The young mistress is the woman of the portrait in ­The Portrait. At first she is brazen in her worldliness (a wonderfully bawdy caricature), but contact with the poor, happy tenant family begins to eat away at her. She starts to feel genuine shame at letting them believe that she is her lover’s daughter. And she becomes so conscious of her shame that she tries to be a “nice lady” around this family, going so far as to carry her new attitude into the bedroom! And when the old, kindly painter asks her to model for a portrait, she inexplicably agrees. Sitting for the portrait, wearing a kimono given to her by her mother, she is able to consider herself – not as a shameful stereotype, but as she might be, an object of human beauty worthy of portraiture. It forces her to wonder about her moral fiber and reconsider if the position she has staked out in life is really the one she wants.

The shock of The Portrait is that it not only forces Kuniko Igawa to look at herself in new ways, but it also forces the viewer to take these new perspectives. When we first meet her, Igawa is a satirical object, and we expect her to fully meet the mistress stereotype that she is a wildcat, full of youthful entitlement and gross vulgarity. In fact, Kinoshita’s caricature of her is unexpectedly vicious when one thinks back to the other noble women he has given us. She might be a feral cat of a woman in the early sections, but the mask is stripped off gradually, giving us a chance to look at the archetype as perhaps God would look at her or how any compassionate individual might. Kinoshita asks us to seek out the good in Igawa and to glorify it. And by extension, he asks us to look into our own selves, and free ourselves from the traps that we have put ourselves in. Goodness and purity eradicate shame in Kinoshita’s world.

Whenever a director amasses a large body of work over an extended period of time – Ford, Hitchcock, Hawks, Kurosawa – it begins to feel as though the films are in conversation with each other. Though we are only on our seventh Kinoshita feature (with another 23 to go at this point), already this phenomenon is starting to appear. We will recall that Kuniko Igawa, who plays the mistress here, also appeared as the object of unrequited love in The Girl I Loved. Her performance in The Portrait is a revelation. We recall her as one of the great sweethearts of cinema (a character of almost ethereal proportions) from before, and discover her now as a brash, secular creature. But as we watch her throughout The Portrait, she transforms back to the girl that we remember – the girl we loved. She seems to be facing the earlier film, remembering what she could be if she dropped her mask and chose the life of innocence and purity of heart that she sees in the poor family surrounding her.

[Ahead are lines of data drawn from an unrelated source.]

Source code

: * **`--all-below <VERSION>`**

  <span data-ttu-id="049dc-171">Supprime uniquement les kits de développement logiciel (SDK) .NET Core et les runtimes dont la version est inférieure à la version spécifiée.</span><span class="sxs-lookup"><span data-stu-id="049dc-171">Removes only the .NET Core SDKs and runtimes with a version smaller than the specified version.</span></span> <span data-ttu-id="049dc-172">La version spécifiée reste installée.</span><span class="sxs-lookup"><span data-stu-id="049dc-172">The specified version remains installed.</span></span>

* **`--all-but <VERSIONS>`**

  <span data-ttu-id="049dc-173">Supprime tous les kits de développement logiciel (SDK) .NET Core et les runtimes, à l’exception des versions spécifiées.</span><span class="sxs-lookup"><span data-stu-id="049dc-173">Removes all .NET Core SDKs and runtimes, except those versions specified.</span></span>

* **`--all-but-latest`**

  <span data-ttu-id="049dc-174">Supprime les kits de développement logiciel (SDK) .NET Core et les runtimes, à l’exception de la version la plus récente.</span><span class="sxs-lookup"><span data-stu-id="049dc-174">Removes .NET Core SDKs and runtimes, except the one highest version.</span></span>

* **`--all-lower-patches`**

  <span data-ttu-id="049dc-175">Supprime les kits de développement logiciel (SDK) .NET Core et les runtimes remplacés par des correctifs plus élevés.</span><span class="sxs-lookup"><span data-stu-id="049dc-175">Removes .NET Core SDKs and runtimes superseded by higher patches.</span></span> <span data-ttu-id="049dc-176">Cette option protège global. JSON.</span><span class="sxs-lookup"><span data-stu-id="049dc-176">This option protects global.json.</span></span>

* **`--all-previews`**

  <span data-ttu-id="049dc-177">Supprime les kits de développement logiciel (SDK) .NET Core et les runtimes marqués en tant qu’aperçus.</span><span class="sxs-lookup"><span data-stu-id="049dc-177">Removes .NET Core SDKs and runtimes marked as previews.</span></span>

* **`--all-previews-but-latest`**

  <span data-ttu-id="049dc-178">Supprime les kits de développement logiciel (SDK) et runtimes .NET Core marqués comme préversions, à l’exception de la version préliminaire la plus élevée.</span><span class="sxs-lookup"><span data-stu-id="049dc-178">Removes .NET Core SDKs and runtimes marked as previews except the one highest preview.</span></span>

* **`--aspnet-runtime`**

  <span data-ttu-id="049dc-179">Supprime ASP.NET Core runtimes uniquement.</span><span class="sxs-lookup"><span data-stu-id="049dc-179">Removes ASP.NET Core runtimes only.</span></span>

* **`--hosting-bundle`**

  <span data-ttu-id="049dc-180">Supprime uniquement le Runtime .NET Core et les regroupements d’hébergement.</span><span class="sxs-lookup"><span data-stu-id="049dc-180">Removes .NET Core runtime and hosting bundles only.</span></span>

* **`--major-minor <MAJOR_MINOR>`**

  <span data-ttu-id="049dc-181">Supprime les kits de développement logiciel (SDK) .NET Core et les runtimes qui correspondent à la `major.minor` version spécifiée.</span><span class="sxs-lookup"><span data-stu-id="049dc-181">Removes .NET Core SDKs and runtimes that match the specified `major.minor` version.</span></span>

Even the moon, featured prominently in the climactic scene in The Girl I loved seems to be shining over from that film as the poor family dances under its light in unhindered happiness. ­Igawa watches them dance with palpable jealousy. We get the impression that she would like to transport herself to back into The Girl I Loved. It’s not such a horrible idea, but the beauty of The Portrait is that Kinoshita doesn’t let her off so easily. She has to face herself and see herself for what she could be in the here and now. There’s no going back for Igawa, only going forward.